次に観門の難信難解とは、観心についての「百界千如」「一念三千」の教えのことであり、森羅万象にも認識の対象である「色(しき)」があり、認識の主体である「心(しん)」の二つがあるとし、「十如是」があるとすることである。これが難信難解だとしても、一般的に木像や絵画などを本尊として崇めることは、仏教以外でも仏教でも行なわれており、このことは、天台の教えから出ていると言える。草木の上に「色」と「心」の因果を認めなければ、木画の像を本尊とすることは意味がない。
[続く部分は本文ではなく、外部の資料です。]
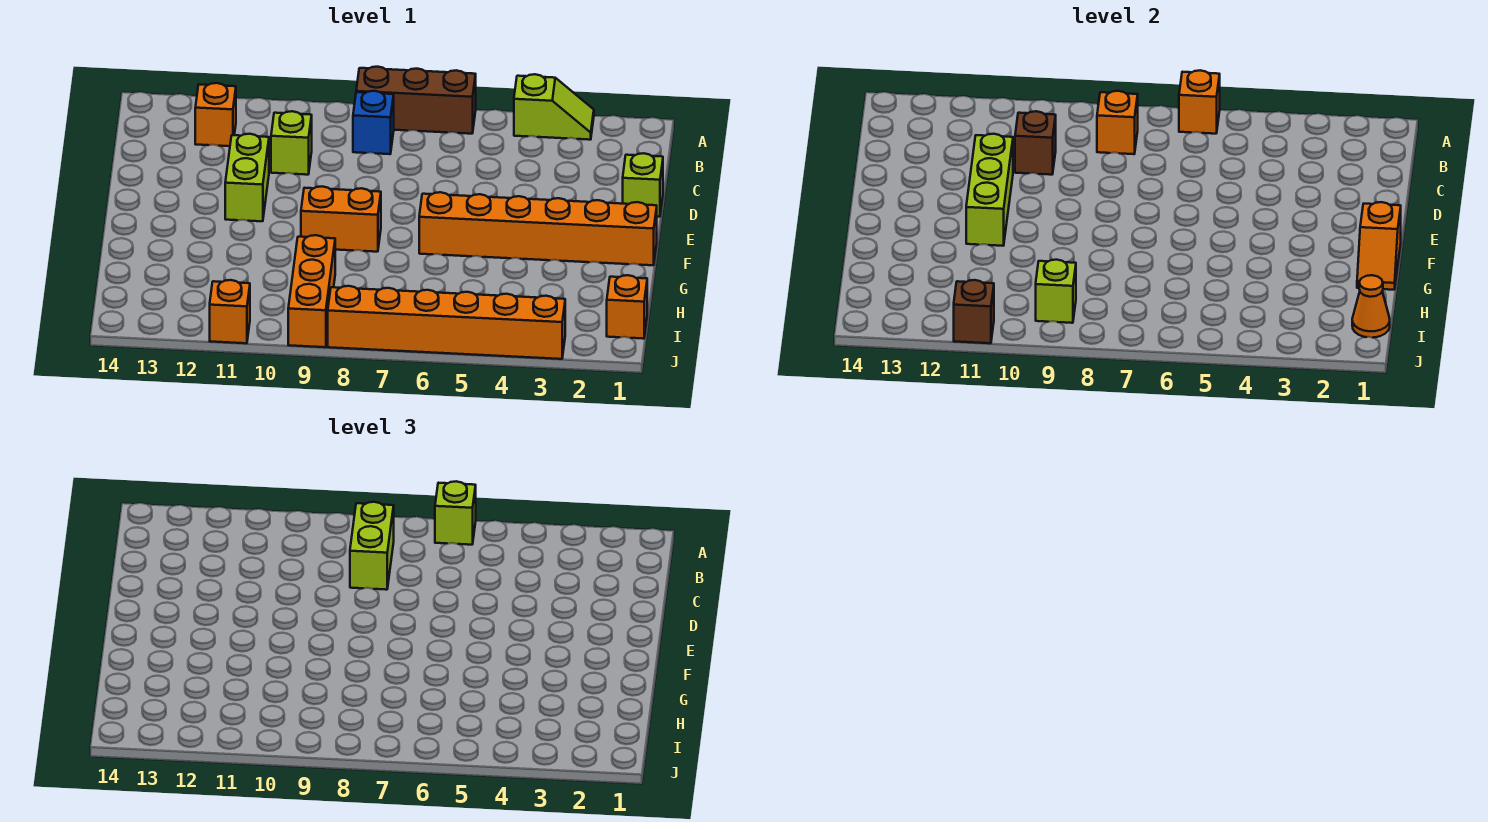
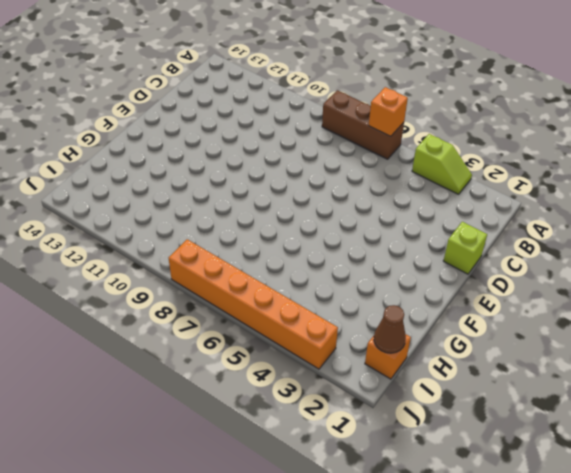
brown cone I1 level 2 -> orange cone I1 level 2
none -> blue brick B8 level 1
none -> orange brick B12 level 1
none -> lime brick C10 level 1

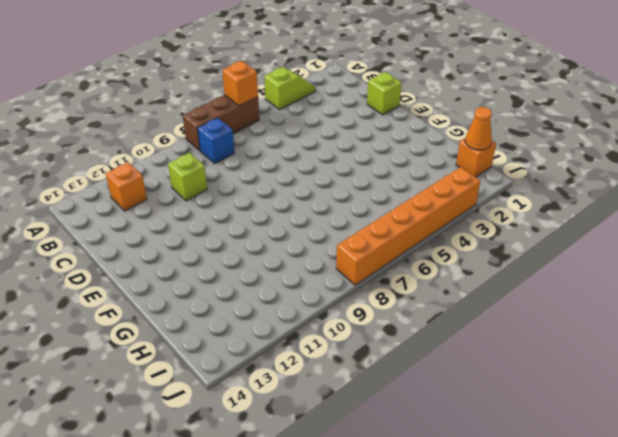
none -> lime brick D11:E11 level 1
none -> orange brick F1:F6 level 1
none -> orange brick F8:F9 level 1

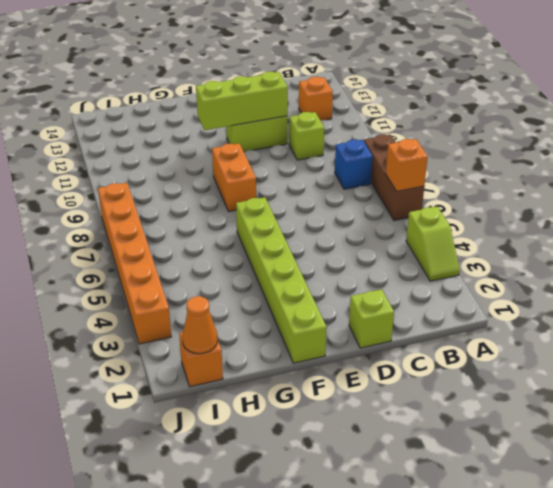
lime brick F1:F6 level 1 -> orange brick F1:F6 level 1
none -> orange brick H9:J9 level 1
none -> orange brick J11 level 1
none -> orange brick B8 level 2

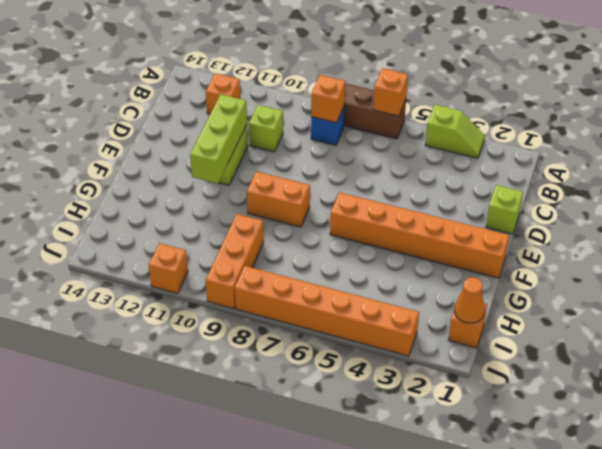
none -> brown brick C10 level 2
none -> orange slope F1:G1 level 2 top F
none -> lime brick I9 level 2

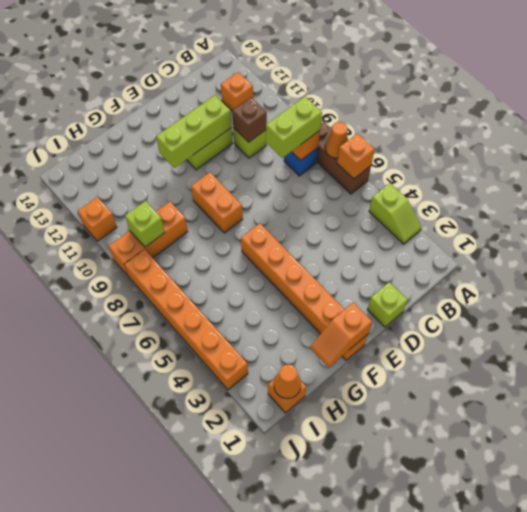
orange cone A7 level 2 -> none
none -> brown brick J11 level 2
none -> lime brick A6 level 3

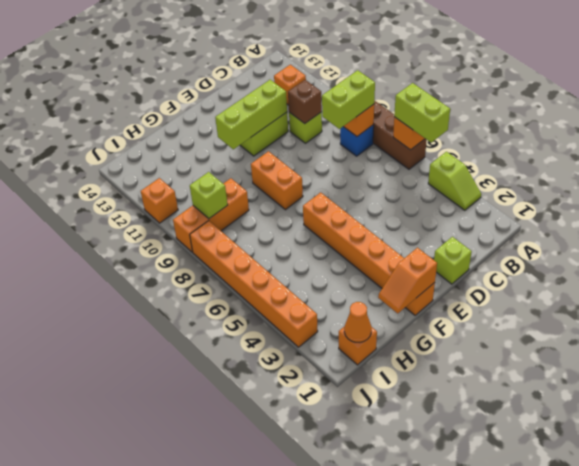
lime brick A5:A6 level 3 -> lime brick A6 level 3
none -> brown brick J11 level 2

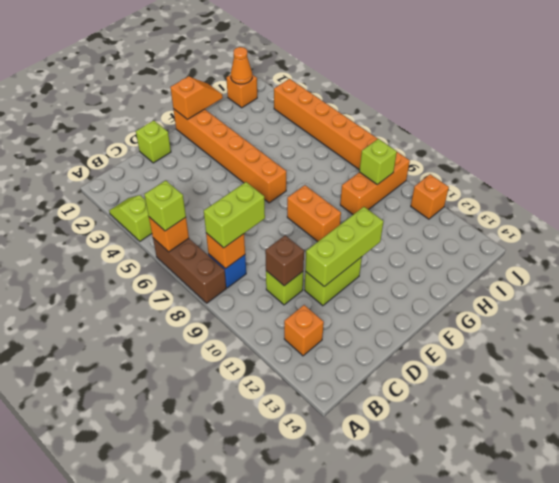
none -> brown brick J11 level 2

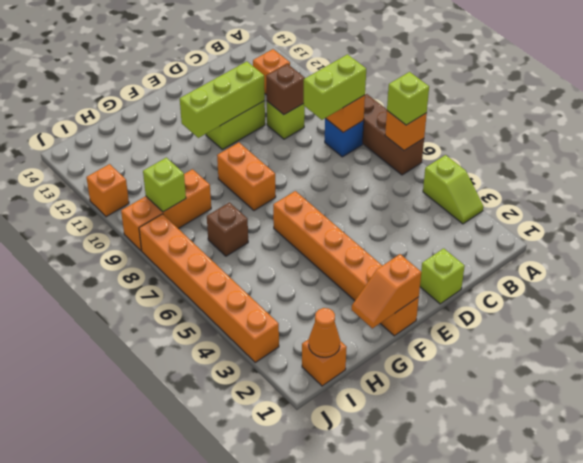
brown brick H7 level 1 -> brown brick J11 level 2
疑って問う:草木国土の上の「十如是」の因果の教えは、どの文に記されているのか。

答える:『摩訶止観』第五に「国土世間はまた十種の在り方(=十如是)を備えている。いわゆる悪国土には悪なる相・性・体・力があるのだ」とある。また『法華玄義釈籤』第六に「相はただ認識の対象であり、性はただ認識主体の心であり、体・力・作・縁の意義は認識対象と心を兼ね、因・果はただ心、報はただ認識対象である」とある。また同じく湛然の『金錍論(こんぺいろん)』に「一草・一木・一礫・一塵・それぞれに仏性があり、それぞれに因果あがり、縁因仏性(えんいんぶっしょう)と了因仏性(りょういんぶっしょう)を備えている」とある。

(注:正因仏性(しょういんぶっしょう)・縁因仏性・了因仏性の三つを三因仏性という。仏になる可能性である仏性を更に三つに分けたもの。正因仏性はいわゆる仏性そのもの。縁因仏性は正因仏性を発するための条件であり、了因仏性は仏性を発するための智慧のこと)。